Typically there are many threads running, and we are interested in the stack trace for the TezChild thread only, for example:

"TezChild" #21 daemon prio=5 os_prio=0 tid=0x00007fa2a97ea000 nid=0x38c2 runnable [0x00007fa282b69000]
   java.lang.Thread.State: RUNNABLE
        at org.apache.hadoop.hive.ql.udf.generic.NumericHistogram.trim(NumericHistogram.java:225)
        at org.apache.hadoop.hive.ql.udf.generic.NumericHistogram.merge(NumericHistogram.java:161)
        at org.apache.hadoop.hive.ql.udf.generic.GenericUDAFPercentileApprox$
          GenericUDAFPercentileApproxEvaluator.merge(GenericUDAFPercentileApprox.java:318)
        at org.apache.hadoop.hive.ql.udf.generic.GenericUDAFEvaluator.
          aggregate(GenericUDAFEvaluator.java:191)
        at org.apache.hadoop.hive.ql.exec.GroupByOperator.updateAggregations(GroupByOperator.java:619)
        at org.apache.hadoop.hive.ql.exec.GroupByOperator.processAggr(GroupByOperator.java:858)
        at org.apache.hadoop.hive.ql.exec.GroupByOperator.processKey(GroupByOperator.java:702)
        at org.apache.hadoop.hive.ql.exec.GroupByOperator.process(GroupByOperator.java:768)
        at org.apache.hadoop.hive.ql.exec.tez.ReduceRecordSource$
          GroupIterator.next(ReduceRecordSource.java:348)
        at org.apache.hadoop.hive.ql.exec.tez.ReduceRecordSource.
          pushRecord(ReduceRecordSource.java:242)
        at org.apache.hadoop.hive.ql.exec.tez.ReduceRecordProcessor.run(ReduceRecordProcessor.java:279)
...

If we collect the stack trace multiple times we can see where the process spends most of its time.

Let’s collect the stack trace from TezChild process 3,000 times with 100 milliseconds interval.
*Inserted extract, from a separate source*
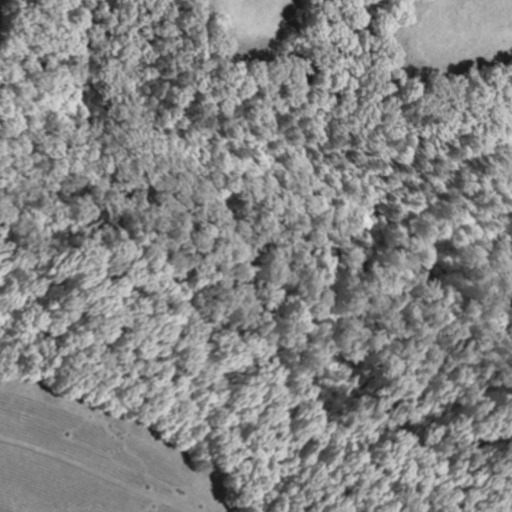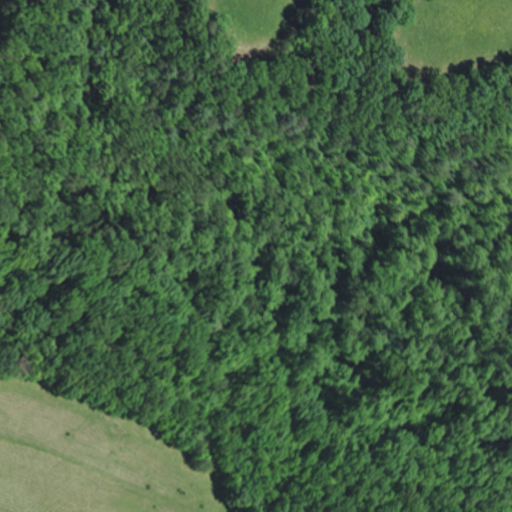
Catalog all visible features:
crop: (88, 460)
Jstack calls have some overhead so we will collect stacks for about 20 minutes. It is enough in many cases as the reducer does a repeatable operation:

i=0; while (( i++ < 3000 )); do jstack 5809 >> tezchild_stacks.txt; sleep 0.1; done

Note you have to avoid using sudo -u yarn for calling jstack in a loop as it adds a significant overhead.

Next you can use Brendan Gregg’s tools (https://github.com/brendangregg/FlameGraph) to process the generated stack trace and build a flame graph for the TezChild thread:

$ ./stackcollapse-jstack.pl tezchild_stacks.txt | grep TezChild > tezchild_stacks_collapsed.txt
$ ./flamegraph.pl --colors green tezchild_stacks_collapsed.txt > tezchild_stacks.svg

Here is my sample result:

We took 3,000 TezChild stack trace samples and the reducer was 2,943 times (98,10%) in the GenericUDAFPercentileApprox function!
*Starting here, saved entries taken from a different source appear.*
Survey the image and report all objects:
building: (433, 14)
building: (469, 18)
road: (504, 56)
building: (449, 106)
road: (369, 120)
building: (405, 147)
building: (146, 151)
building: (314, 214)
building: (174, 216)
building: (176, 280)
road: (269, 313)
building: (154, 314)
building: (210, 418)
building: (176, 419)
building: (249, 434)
In my case, the query invoked the PERCENTILE_APPROX function multiple times, and it turned out to be a quite expensive operation:

PERCENTILE_APPROX(load_time, 0.25) as p25_time,
PERCENTILE_APPROX(load_time, 0.50) as p50_time,
PERCENTILE_APPROX(load_time, 0.75) as p75_time,
PERCENTILE_APPROX(load_time, 0.90) as p90_time,
PERCENTILE_APPROX(load_time, 0.95) as p95_time,
PERCENTILE_APPROX(load_time, 0.99) as p99_time

But the PERCENTILE_APPROX function allows you to specify an array of percentiles values that helps reduce the number of sorts:

PERCENTILE_APPROX(load_time, array(0.25, 0.50, 0.75, 0.90, 0.95, 0.99))

In my case this change reduced the query execution from 5 hours to about 1 hour.

You can see that even simple jstack profiler can help you easily find the performance problems even in very complex queries and DAGs. Additionally, for more advanced profiling you can use an Java agent-based profilers.